I ask the obvious question. “Were you two in love as kids?”

He rubs the back of his neck. “No…and yes. We’ve always been close. He lived with his grandma growing up, and after she had to move to a home, my parents unofficially took him in. His sister had already gone off to college at that point, but she wasn’t ready to be responsible for another person, I guess.”

“So you lived together? Is that when you found out you wanted each other?”

“It was complicated, you know? It didn’t—I don’t think either of us knew until the first time we had a third person. Someone between us.”

“When was that?” I sit on the bed now, reluctantly enthralled. “High school?”

“A cheerleader named Serena.” A faint smile blooms on Caleb’s face. “She had a crush on both of us, and we both liked her. For a while, I thought we were going to fight for her, but then we all got drunk at a field party and the three of us ended up together in the back of my truck. We did that a few more times, until she started dating a basketball player instead.”

“And you never…” I wave with my hand to indicate what I mean. “Never just the two of you?”

“We did,” Caleb admits softly. His ears go red, but he meets my eyes so I’ll know he’s being completely honest. “Just the two of us. The summer after graduation.”

“And?”

“It was still fun,” he replies, with an almost shy smile, as if even the word fun is impossibly dirty, “but there was something about being a three that fit us better than being a two.”

I think about that for a moment. Think about how electric it felt last night to be between the two of them, because it was electric and somehow also comforting—like nothing I’ve ever felt before in bed. As if between the three of us we could handle anything, we could explore everywhere, our shared strength and energy creating a web of safety and affection all around us.

I look out the window at the barn, where the three of us fooled around last night, wondering if maybe I fit better in a three than a two myself. Or is it just Caleb and Ben? Even if I left here and found another set of boys to play with, would it be the same?

I sigh. How could it be the same? When it’s them I want so much, not the number?

“So we went to college and dated around for a while,” Caleb continues. “And it was at the end of freshman year that my dad took me aside to have a chat. Turns out our little college flings had made their way through the town gossips back to him.”

I grimace, and Caleb just laughs.

“Don’t worry, he didn’t kill me. Instead, he told me about Mrs. Parry’s sister.”

“What about her?” I ask, a little confused.

“She lived with two men on the other side of Holm for fifty years.”

“Oh,” I respond in a surprised voice. “That’s unusual.”

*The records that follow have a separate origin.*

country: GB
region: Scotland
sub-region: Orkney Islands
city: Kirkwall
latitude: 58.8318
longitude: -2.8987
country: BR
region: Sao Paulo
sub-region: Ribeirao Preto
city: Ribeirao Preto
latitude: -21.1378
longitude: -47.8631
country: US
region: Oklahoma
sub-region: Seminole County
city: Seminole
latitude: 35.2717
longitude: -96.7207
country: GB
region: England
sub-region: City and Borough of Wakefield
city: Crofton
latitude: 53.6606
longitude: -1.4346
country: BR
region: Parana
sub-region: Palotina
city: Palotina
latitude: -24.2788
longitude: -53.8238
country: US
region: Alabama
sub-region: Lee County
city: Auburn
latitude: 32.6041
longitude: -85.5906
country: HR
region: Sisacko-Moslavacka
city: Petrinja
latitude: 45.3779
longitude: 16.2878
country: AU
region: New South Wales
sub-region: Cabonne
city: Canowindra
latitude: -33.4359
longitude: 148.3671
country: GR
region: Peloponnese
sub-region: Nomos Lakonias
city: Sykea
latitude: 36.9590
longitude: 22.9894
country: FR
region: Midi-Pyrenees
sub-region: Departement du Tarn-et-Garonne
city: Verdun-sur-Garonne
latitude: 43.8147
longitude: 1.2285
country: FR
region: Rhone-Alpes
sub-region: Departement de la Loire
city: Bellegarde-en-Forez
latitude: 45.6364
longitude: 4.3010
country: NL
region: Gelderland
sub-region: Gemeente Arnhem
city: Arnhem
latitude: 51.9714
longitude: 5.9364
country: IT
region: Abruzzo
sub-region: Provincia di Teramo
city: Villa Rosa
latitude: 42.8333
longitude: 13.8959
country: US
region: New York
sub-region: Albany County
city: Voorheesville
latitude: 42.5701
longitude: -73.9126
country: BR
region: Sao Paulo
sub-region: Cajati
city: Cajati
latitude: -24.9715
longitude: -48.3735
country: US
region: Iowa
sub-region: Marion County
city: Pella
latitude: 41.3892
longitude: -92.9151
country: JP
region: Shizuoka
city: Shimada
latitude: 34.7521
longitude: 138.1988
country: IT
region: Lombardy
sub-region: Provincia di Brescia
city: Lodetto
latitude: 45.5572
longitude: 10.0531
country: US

“The more unusual part is that I guess the town got used to it. She and her two men were part of everything—church, Rotary club, town picnics. And my dad told me if Ben and I wanted to live that way, the town would accept us. And he said if we wanted to be a couple, just the two of us, then he’d make sure the town accepted us that way too.”

“And did they?” I ask. “Accept you?”

“Yeah,” Caleb says with a smile. “They did. Mackenna lived with us for four years after college, and we never had to hide it. Not here in Holm, at least. People stared a bit in the beginning, when the three of us would hold hands or share a blanket during the town parade, but they got used to it fast. Maybe even bored with it. And after she left, when it was just the two of us together, it was the same way.”

“Huh.” It goes against everything I’ve ever thought about small towns, being a city girl myself, but maybe there’s something about a tightly knit community that can absorb differences in surprising ways. “When did Mackenna leave? Why did she leave?”

Caleb’s smile drops and drops fast. He looks out the window and rubs the back of his neck again. “She left nearly five years ago. Honest, it doesn’t keep me up at night, but for Ben—well, Ben’s the reason she left.”

“Why? Was he a jerk to her too?” I ask a little bitterly.